◆ TASK DATA
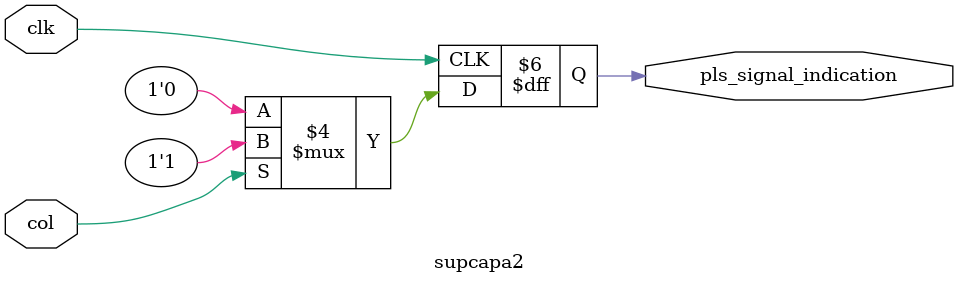
<source format=v>
module supcapa2(
    input clk,
    input col,
    output reg pls_signal_indication 
);

//empezamos con la lógica
always @(posedge clk) begin
    if (!col)
    pls_signal_indication = 0;
    else
    pls_signal_indication = 1;
end//fin del always

endmodule

</source>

◆ TASK GOAL
Working from the material above, transcribe it exactly while omitting pictures.

◆ SOLVED PROBLEM
<source format=v>
module supcapa2(
    input clk,
    input col,
    output reg pls_signal_indication 
);

//empezamos con la lógica
always @(posedge clk) begin
    if (!col)
    pls_signal_indication = 0;
    else
    pls_signal_indication = 1;
end//fin del always

endmodule

</source>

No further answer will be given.